4. Behavioral Attributes
If you zoom in on the behavior, you can look at things that have to do with someone's interaction or content preferences. Does someone prefer to have 'face to face' conversations, or to read up on the subject? And with whom should those conversations be or in what form do they prefer to consume the content? That last insight helps, for example, when you have written a perfect white paper in terms of content, but no one is interested in it. It may simply be that it works better in 'bite-sized chunks' without too much depth, because the content fits better with general orientation than justifying a choice.


I briefly referred to the value or pain of (not) mapping journeys and personas. Think for example of inefficient advertising expenditure, a bad customer experience, bad or redundant (internal) processes, and limited insight into the needs of a customer.

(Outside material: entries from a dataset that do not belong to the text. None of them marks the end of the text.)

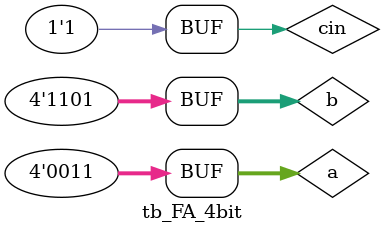
<source format=v>
`timescale 1ns / 1ps


module tb_FA_4bit;

	// Inputs
	reg [3:0] a;
	reg [3:0] b;
	reg cin;

	// Outputs
	wire [3:0] sum;
	wire cout;

	// Instantiate the Unit Under Test (UUT)
	FA_4bit uut (
		.a(a), 
		.b(b), 
		.cin(cin), 
		.sum(sum), 
		.cout(cout)
	);

	initial begin
		// Initialize Inputs
		a = 0;
		b = 0;
		cin = 0;

		// Wait 100 ns for global reset to finish
		#100; a=4'b0011; b=4'b0001; cin=0;
		#100; a=4'b0011; b=4'b0001; cin=1;
		#100; a=4'b0011; b=4'b1101; cin=0;
		#100; a=4'b0011; b=4'b1101; cin=1;
        
		// Add stimulus here

	end
      
endmodule


</source>
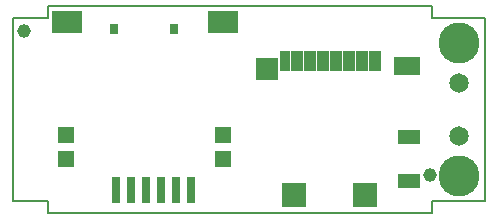
<source format=gbr>
%FSLAX25Y25*%
%MOIN*%
G04 EasyPC Gerber Version 18.0.8 Build 3632 *
%ADD155R,0.02726X0.03750*%
%ADD152R,0.03159X0.09065*%
%ADD150R,0.03553X0.06899*%
%ADD147R,0.03946X0.06899*%
%ADD153R,0.05324X0.05718*%
%ADD148R,0.07175X0.07687*%
%ADD10C,0.00500*%
%ADD111C,0.04537*%
%ADD108C,0.06518*%
%ADD146R,0.07293X0.04537*%
%ADD107C,0.13655*%
%ADD149R,0.08671X0.05915*%
%ADD154R,0.10049X0.07293*%
%ADD151R,0.08080X0.07883*%
X0Y0D02*
D02*
D10*
X166667Y14305D02*
X38814D01*
Y18242*
X27003*
Y79462*
X38814*
Y83399*
X166667*
Y79462*
X184423*
Y18242*
X166667*
Y14305*
D02*
D107*
X175761Y26805D03*
Y70899D03*
D02*
D108*
Y39946D03*
Y57757D03*
D02*
D111*
X30683Y74874D03*
X165984Y26960D03*
D02*
D146*
X159140Y24996D03*
Y39540D03*
D02*
D147*
X121856Y64815D03*
X126187D03*
X130518D03*
X134848D03*
X139179D03*
X143510D03*
X147841D03*
D02*
D148*
X111935Y62404D03*
D02*
D149*
X158510Y63319D03*
D02*
D150*
X117722Y64815D03*
D02*
D151*
X120872Y20150D03*
X144376D03*
D02*
D152*
X61506Y22020D03*
X66506D03*
X71506D03*
X76506D03*
X81506D03*
X86506D03*
D02*
D153*
X44774Y32375D03*
Y40249D03*
X96978Y32375D03*
X97057Y40249D03*
D02*
D154*
X44970Y77926D03*
X97057Y77965D03*
D02*
D155*
X60939Y75603D03*
X80939D03*
X0Y0D02*
M02*

</source>
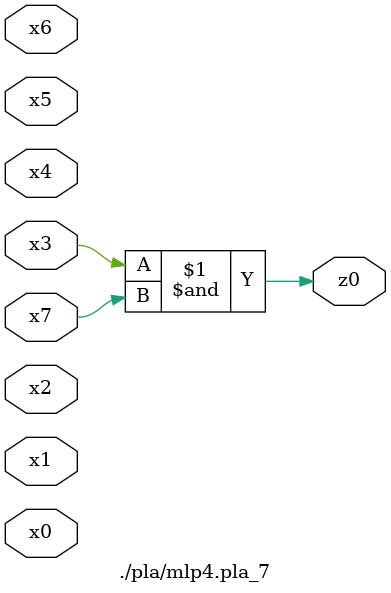
<source format=v>

module \./pla/mlp4.pla_7  ( 
    x0, x1, x2, x3, x4, x5, x6, x7,
    z0  );
  input  x0, x1, x2, x3, x4, x5, x6, x7;
  output z0;
  assign z0 = x3 & x7;
endmodule



</source>
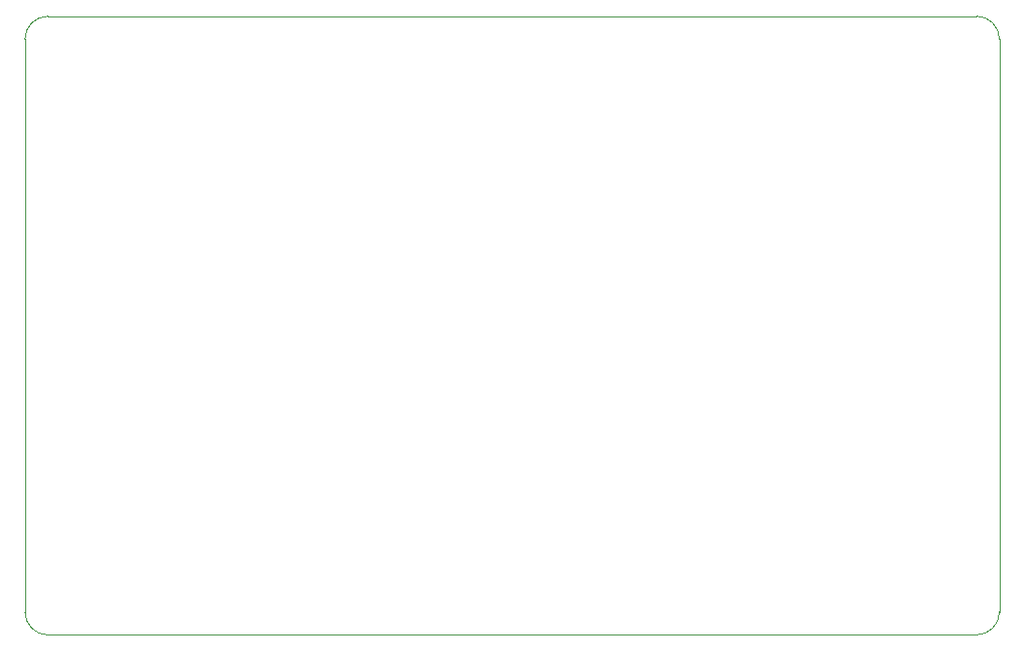
<source format=gm1>
G04 #@! TF.GenerationSoftware,KiCad,Pcbnew,7.0.1*
G04 #@! TF.CreationDate,2023-04-27T09:36:03+02:00*
G04 #@! TF.ProjectId,ET-Abschlussgadget_2023-rounded,45542d41-6273-4636-986c-757373676164,rev?*
G04 #@! TF.SameCoordinates,Original*
G04 #@! TF.FileFunction,Profile,NP*
%FSLAX46Y46*%
G04 Gerber Fmt 4.6, Leading zero omitted, Abs format (unit mm)*
G04 Created by KiCad (PCBNEW 7.0.1) date 2023-04-27 09:36:03*
%MOMM*%
%LPD*%
G01*
G04 APERTURE LIST*
G04 #@! TA.AperFunction,Profile*
%ADD10C,0.100000*%
G04 #@! TD*
G04 APERTURE END LIST*
D10*
X102000000Y-80000000D02*
G75*
G03*
X100000000Y-82000000I0J-2000000D01*
G01*
X185000000Y-82000000D02*
X185000000Y-132000000D01*
X183000000Y-134000000D02*
G75*
G03*
X185000000Y-132000000I0J2000000D01*
G01*
X100000000Y-132000000D02*
G75*
G03*
X102000000Y-134000000I2000000J0D01*
G01*
X102000000Y-80000000D02*
X183000000Y-80000000D01*
X183000000Y-134000000D02*
X102000000Y-134000000D01*
X100000000Y-132000000D02*
X100000000Y-82000000D01*
X185000000Y-82000000D02*
G75*
G03*
X183000000Y-80000000I-2000000J0D01*
G01*
M02*

</source>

The latter is particularly important for, among other things, innovation of your own products or services, but also to ensure that content marketers do not assign characteristics of themselves to the personas (target group) they guatemala phone number focus on.

If you turn this around, there is also a lot to gain. I happen to be an optimist in heart and soul. So I will mainly focus on things that can be gained. Some reasons that may be related and overlap, but that we still want to mention separately, are as follows:

Extend the reach
We want to influence more people more often and more effectively. Defining the personas (e.g. a director, purchasing manager, etc.) involved in the buyer journey and identifying the attributes underlying those personas allows us to target a broader audience in a more targeted way.

Improving the customer experience
By using personas and with a deeper understanding of the buyer journey, we can improve (online) 'presence' and communication (via different media) to improve the customer experience. For example, you can invite different people for eyetracking research or other user experience tests. The closer these people are to your personas, the better you can optimize the user experience on personas. The power of your research is of course important. The more people you research, the more robust the results and therefore conclusions you can draw.